What to do: Extract the entries from the line containing "What is the" through the line containing "List the labels", both included, and reproduce them verbatim.

Material to process:
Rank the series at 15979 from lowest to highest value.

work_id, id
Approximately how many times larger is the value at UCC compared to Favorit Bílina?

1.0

---

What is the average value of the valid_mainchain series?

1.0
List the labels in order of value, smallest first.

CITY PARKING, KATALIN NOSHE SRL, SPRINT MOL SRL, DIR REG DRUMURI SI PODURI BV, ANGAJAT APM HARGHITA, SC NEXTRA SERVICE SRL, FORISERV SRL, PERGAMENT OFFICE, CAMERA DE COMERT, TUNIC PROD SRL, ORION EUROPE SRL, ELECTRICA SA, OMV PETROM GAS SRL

Result of the task:
What is the average value of the valid_mainchain series?

1.0
List the labels in order of value, smallest first.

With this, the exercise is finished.